**Exercise prompt**
For the data below, give again exactly the lines from the one containing "Table 1. Normal" through the one containing "Figure 5. Physical", both ends included, and no others.

**Material for this task**
"""

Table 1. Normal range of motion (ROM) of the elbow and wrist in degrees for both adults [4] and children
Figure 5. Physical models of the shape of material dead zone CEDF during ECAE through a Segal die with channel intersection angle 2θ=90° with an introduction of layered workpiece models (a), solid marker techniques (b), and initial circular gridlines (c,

"""
"""

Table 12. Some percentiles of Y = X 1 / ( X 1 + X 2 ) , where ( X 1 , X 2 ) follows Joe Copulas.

"""

**Result of this exercise**
Table 1. Normal range of motion (ROM) of the elbow and wrist in degrees for both adults [4] and children
Figure 5. Physical models of the shape of material dead zone CEDF during ECAE through a Segal die with channel intersection angle 2θ=90° with an introduction of layered workpiece models (a), solid marker techniques (b), and initial circular gridlines (c,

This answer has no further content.